The point-slope formula states: $\left(y - \textcolor{red}{{y}_{1}}\right) = \textcolor{b l u e}{m} \left(x - \textcolor{red}{{x}_{1}}\right)$

Where $\textcolor{b l u e}{m}$ is the slope and $\textcolor{red}{\left(\left({x}_{1} , {y}_{1}\right)\right)}$ is a point the line passes through.
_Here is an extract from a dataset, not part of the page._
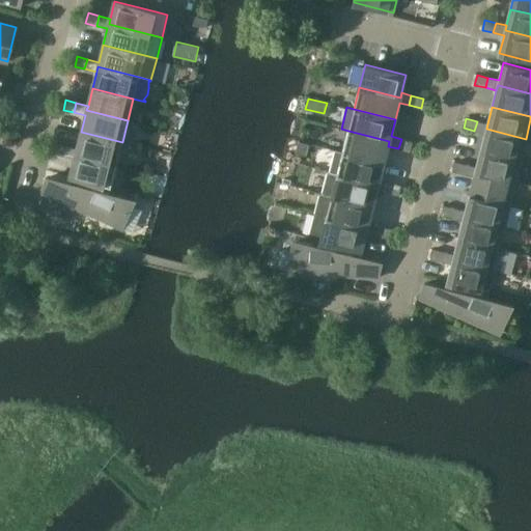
[(486,129),(487,123),(477,121),(474,131),(485,134),(481,150),(521,161),(526,139),(486,129)]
We can now substitute the first point from the problem and the slope we calculated to obtain an equation:

$\left(y - \textcolor{red}{- 2}\right) = \textcolor{b l u e}{- 1} \left(x - \textcolor{red}{9}\right)$

$\left(y + \textcolor{red}{2}\right) = \textcolor{b l u e}{- 1} \left(x - \textcolor{red}{9}\right)$

We also substitute the second point from the problem and the slope we calculated to obtain another equation:

$\left(y - \textcolor{red}{3}\right) = \textcolor{b l u e}{- 1} \left(x - \textcolor{red}{4}\right)$

We can solve this problem for $y$ to obtain the equation in the familiar slope-intercept form:

$y - \textcolor{red}{3} = \left(\textcolor{b l u e}{- 1} \times x\right) - \left(\textcolor{b l u e}{- 1} \times \textcolor{red}{4}\right)$

$y - \textcolor{red}{3} = - 1 x + 4$

$y - \textcolor{red}{3} + 3 = - 1 x + 4 + 3$

$y - 0 = - 1 x + 7$

$y = - 1 x + 7$ or $y = - x + 7$